=== Task input ===
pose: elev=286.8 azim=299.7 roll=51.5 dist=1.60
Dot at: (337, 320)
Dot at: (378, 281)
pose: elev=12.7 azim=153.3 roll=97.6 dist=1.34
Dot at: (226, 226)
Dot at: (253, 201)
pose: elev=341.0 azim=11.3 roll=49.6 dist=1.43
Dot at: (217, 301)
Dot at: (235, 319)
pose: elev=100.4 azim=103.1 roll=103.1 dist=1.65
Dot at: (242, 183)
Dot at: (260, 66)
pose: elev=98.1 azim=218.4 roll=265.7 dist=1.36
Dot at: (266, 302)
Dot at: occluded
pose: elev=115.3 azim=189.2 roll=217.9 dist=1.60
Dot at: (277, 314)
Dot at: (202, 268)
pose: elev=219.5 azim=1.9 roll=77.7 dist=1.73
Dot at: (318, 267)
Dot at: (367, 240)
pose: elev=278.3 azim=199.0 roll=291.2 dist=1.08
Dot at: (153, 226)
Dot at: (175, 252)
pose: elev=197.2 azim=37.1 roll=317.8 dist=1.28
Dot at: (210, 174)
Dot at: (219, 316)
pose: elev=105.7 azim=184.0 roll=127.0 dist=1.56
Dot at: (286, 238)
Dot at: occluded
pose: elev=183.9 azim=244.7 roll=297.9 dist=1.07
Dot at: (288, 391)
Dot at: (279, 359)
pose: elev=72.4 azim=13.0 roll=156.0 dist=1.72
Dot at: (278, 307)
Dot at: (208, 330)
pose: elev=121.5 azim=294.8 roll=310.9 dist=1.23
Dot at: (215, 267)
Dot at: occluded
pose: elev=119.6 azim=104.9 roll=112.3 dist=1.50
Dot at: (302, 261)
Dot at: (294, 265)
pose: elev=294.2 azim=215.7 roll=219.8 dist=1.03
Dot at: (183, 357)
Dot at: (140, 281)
===
● **Exercise description**
Rewrite the listing from the line with "pose: elev=341.0 azim=11.3" up to and including the line with "Dot at: (219, 316)", changing every "pose" to "view" and leaving everything else as it is.

● **Reply**
view: elev=341.0 azim=11.3 roll=49.6 dist=1.43
Dot at: (217, 301)
Dot at: (235, 319)
view: elev=100.4 azim=103.1 roll=103.1 dist=1.65
Dot at: (242, 183)
Dot at: (260, 66)
view: elev=98.1 azim=218.4 roll=265.7 dist=1.36
Dot at: (266, 302)
Dot at: occluded
view: elev=115.3 azim=189.2 roll=217.9 dist=1.60
Dot at: (277, 314)
Dot at: (202, 268)
view: elev=219.5 azim=1.9 roll=77.7 dist=1.73
Dot at: (318, 267)
Dot at: (367, 240)
view: elev=278.3 azim=199.0 roll=291.2 dist=1.08
Dot at: (153, 226)
Dot at: (175, 252)
view: elev=197.2 azim=37.1 roll=317.8 dist=1.28
Dot at: (210, 174)
Dot at: (219, 316)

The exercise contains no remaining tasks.